No detail was given to how the Fed intended to drain the excessive reserves from the banking system or provided any insight on when the policy rate will rise from its near zero target. The statement again noted that economic conditions were likely to warrant exceptionally low levels of the federal funds (policy) rate for an extended period. The wait continues for some change in the Fed's language as I suspect the Fed is wary of exciting the market. After all, the early moves only lessen the amount of Fed generosity on a path toward a more normal real (inflation adjusted) funds rate.

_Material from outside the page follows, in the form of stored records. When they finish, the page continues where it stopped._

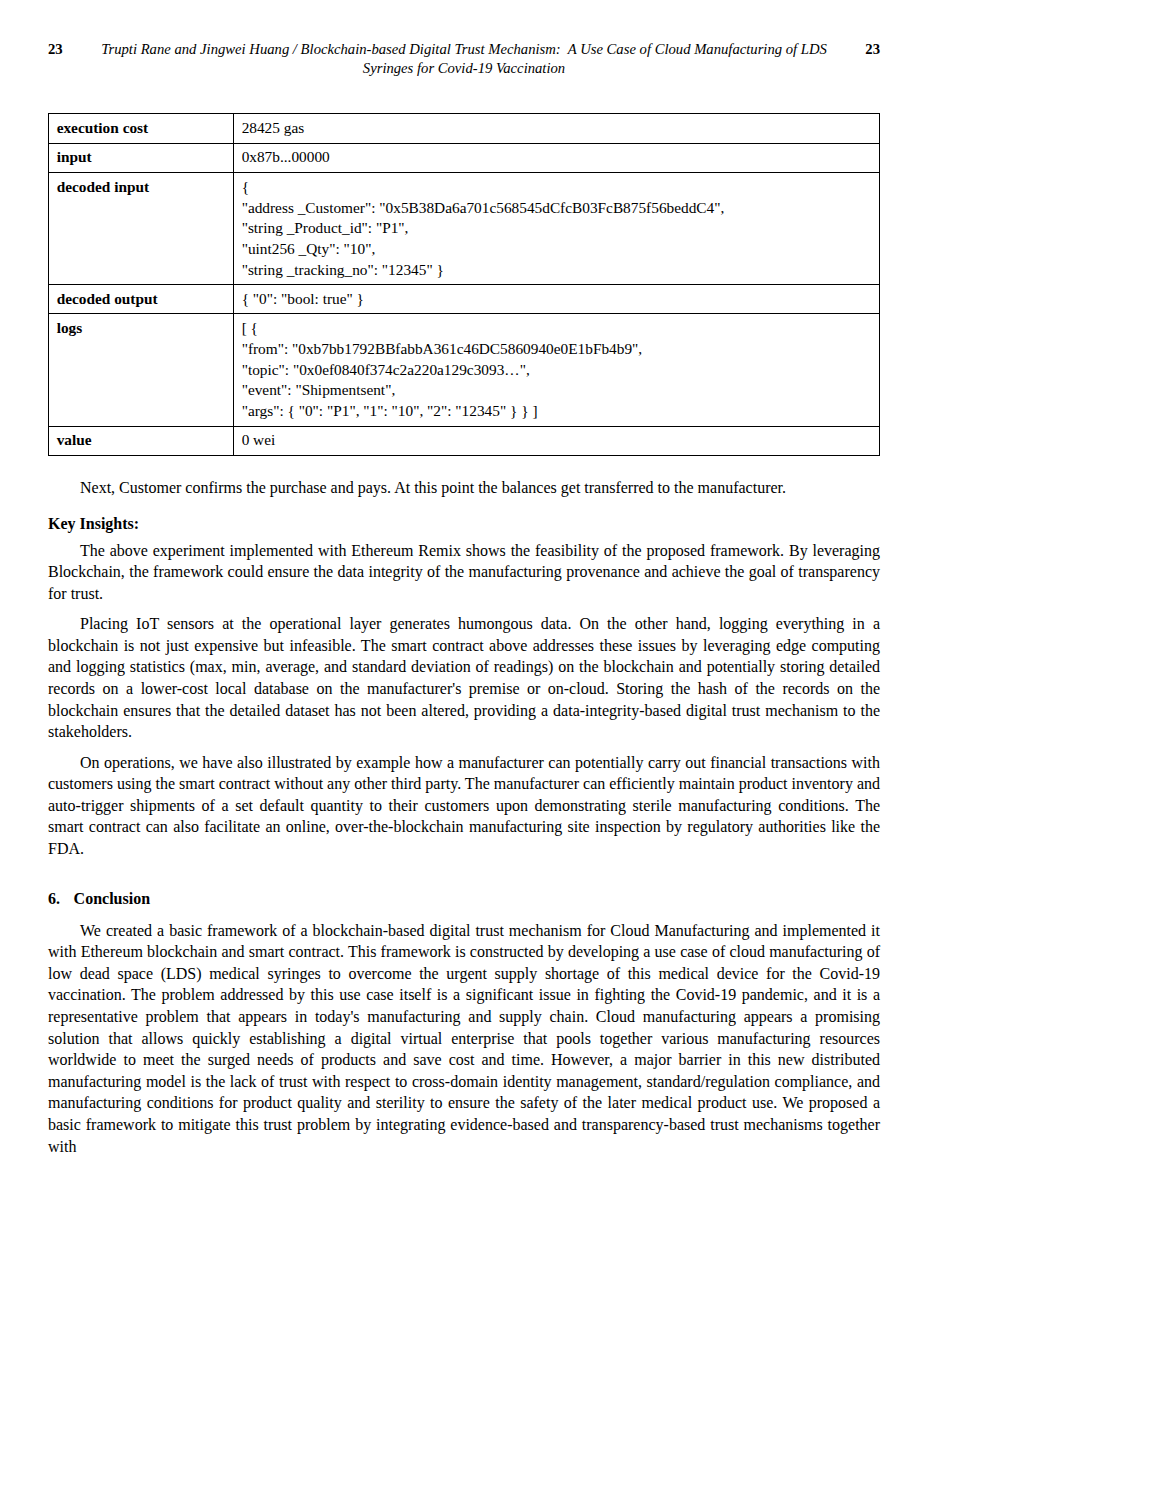23
Trupti Rane and Jingwei Huang / Blockchain-based Digital Trust Mechanism: A Use Case of Cloud Manufacturing of LDS Syringes for Covid-19 Vaccination
23
| execution cost | 28425 gas |
| input | 0x87b...00000 |
| decoded input | { "address _Customer": "0x5B38Da6a701c568545dCfcB03FcB875f56beddC4", "string _Product_id": "P1", "uint256 _Qty": "10", "string _tracking_no": "12345" } |
| decoded output | { "0": "bool: true" } |
| logs | [ { "from": "0xb7bb1792BBfabbA361c46DC5860940e0E1bFb4b9", "topic": "0x0ef0840f374c2a220a129c3093…", "event": "Shipmentsent", "args": { "0": "P1", "1": "10", "2": "12345" } } ] |
| value | 0 wei |
Next, Customer confirms the purchase and pays. At this point the balances get transferred to the manufacturer.
Key Insights:
The above experiment implemented with Ethereum Remix shows the feasibility of the proposed framework. By leveraging Blockchain, the framework could ensure the data integrity of the manufacturing provenance and achieve the goal of transparency for trust.
Placing IoT sensors at the operational layer generates humongous data. On the other hand, logging everything in a blockchain is not just expensive but infeasible. The smart contract above addresses these issues by leveraging edge computing and logging statistics (max, min, average, and standard deviation of readings) on the blockchain and potentially storing detailed records on a lower-cost local database on the manufacturer's premise or on-cloud. Storing the hash of the records on the blockchain ensures that the detailed dataset has not been altered, providing a data-integrity-based digital trust mechanism to the stakeholders.
On operations, we have also illustrated by example how a manufacturer can potentially carry out financial transactions with customers using the smart contract without any other third party. The manufacturer can efficiently maintain product inventory and auto-trigger shipments of a set default quantity to their customers upon demonstrating sterile manufacturing conditions. The smart contract can also facilitate an online, over-the-blockchain manufacturing site inspection by regulatory authorities like the FDA.
6. Conclusion
We created a basic framework of a blockchain-based digital trust mechanism for Cloud Manufacturing and implemented it with Ethereum blockchain and smart contract. This framework is constructed by developing a use case of cloud manufacturing of low dead space (LDS) medical syringes to overcome the urgent supply shortage of this medical device for the Covid-19 vaccination. The problem addressed by this use case itself is a significant issue in fighting the Covid-19 pandemic, and it is a representative problem that appears in today's manufacturing and supply chain. Cloud manufacturing appears a promising solution that allows quickly establishing a digital virtual enterprise that pools together various manufacturing resources worldwide to meet the surged needs of products and save cost and time. However, a major barrier in this new distributed manufacturing model is the lack of trust with respect to cross-domain identity management, standard/regulation compliance, and manufacturing conditions for product quality and sterility to ensure the safety of the later medical product use. We proposed a basic framework to mitigate this trust problem by integrating evidence-based and transparency-based trust mechanisms together with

The Fed has been testing reverse repo operations since mid October but no mention of that was in the statement. The Fed will complete the $1.25 trillion of mortgage backed security purchases and a smaller $175 bln of GSE debt purchases by the end of the first quarter of 2010. The $25 bln downward adjustment to agency debt is tied to limited availability. The $300 bln purchase of Government debt is already complete.
Friday's Employment Report
The continued uptrend in the unemployment rate is believed to be one constraint on the Fed's policy direction. The early employment indicators offer no clear reason to expect a change from the very slow improvement seen to date. The consensus forecast may be a bit too bright at -175,000 lost jobs.
The best forward indicator for monthly payroll growth comes from ADP -- the private company that distributes payrolls for many large companies. ADP's -203.000 estimate for October's decline in private employment may be the sixth consecutive overestimate, as the recent downtrend in non-included government payrolls adds further weakness to the full payroll report.
Modest improvement in the weekly unemployment benefits claims also argue for small improvement from the -232,000 average decline of the last two months. Initial claims (a good indicator of layoffs) still holds above 525,000 as a level closer to 400,000 typically marks gains in payrolls. Both initial and continued unemployment claims remain above their peaks of the last two recessions suggesting continued weakness at least through year end.
The least accurate employment indicators come from the ISM employment surveys which showed a surprising rise from manufacturing (despite over 3 years of monthly declines and an October manufacturing drag in the ADP index) as the large majority in the non-manufacturing index fell to a five month low -- well below the positive growth marker.
The turn toward growth in payrolls may wait for mid-2010 as the unemployment rate turn should be earlier, possibly in the first quarter. The financial markets (and politicians) will continue to worry as the slow improvement in labor conditions continues despite clear growth in the economy overall.